Prêtre du diocèse de Versailles, l’abbé Gérald de Servigny vient de publier Les cathos sont-ils de retour ? aux éditions Artège (avril 2017, 168 pages). Il a bien voulu répondre aux questions du Rouge & le Noir.

R&N : Vous analysez dans votre livre l’évolution du catholicisme en France. Quelles grandes tendances observez-vous sur ces dernières décennies ?

Abbé de Servigny : Si le XIXe siècle a été florissant pour l’Église de la France post-révolutionnaire, le XXe est marqué par une sorte de coup d’arrêt à ce temps de reconstruction. Coup d’arrêt en plusieurs étapes : il y eut d’abord la Séparation de l’Église et de l’État puis l’exil des Congrégations religieuses. Mais c’est surtout après la seconde guerre mondiale que cette tendance baissière fut la plus nette. Les années 60 verront l’accélération de ce phénomène qui ne semble jamais finir : ce rétrécissement du catholicisme est aujourd’hui partout visible.

• **CONSIGNES**
A. Dans l'entretien, condensez sous forme de liste la réponse de l'abbé qui commence par « Si le XIXe siècle a été florissant », en gardant ses faits principaux, s'il vous plaît.
B. D'après l'entretien, chez quel éditeur l'abbé Gérald de Servigny a-t-il publié son livre ?
Les données qui suivent n'ont aucun lien avec l'entretien.

• **DONNÉES SOURCES**
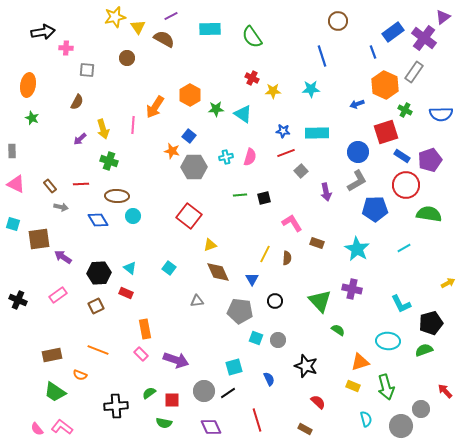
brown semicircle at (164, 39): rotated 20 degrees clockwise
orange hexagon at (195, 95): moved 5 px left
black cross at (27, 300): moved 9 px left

• **CORRIGÉ**
A.
- Le XIXe siècle a été florissant pour l'Église de la France post-révolutionnaire.
- Le XXe siècle marque un coup d'arrêt à cette reconstruction, en plusieurs étapes : la Séparation de l'Église et de l'État, puis l'exil des Congrégations religieuses.
- Le recul est le plus net après la seconde guerre mondiale et s'accélère dans les années 60.
- Ce rétrécissement du catholicisme est aujourd'hui partout visible.

B. Aux éditions Artège.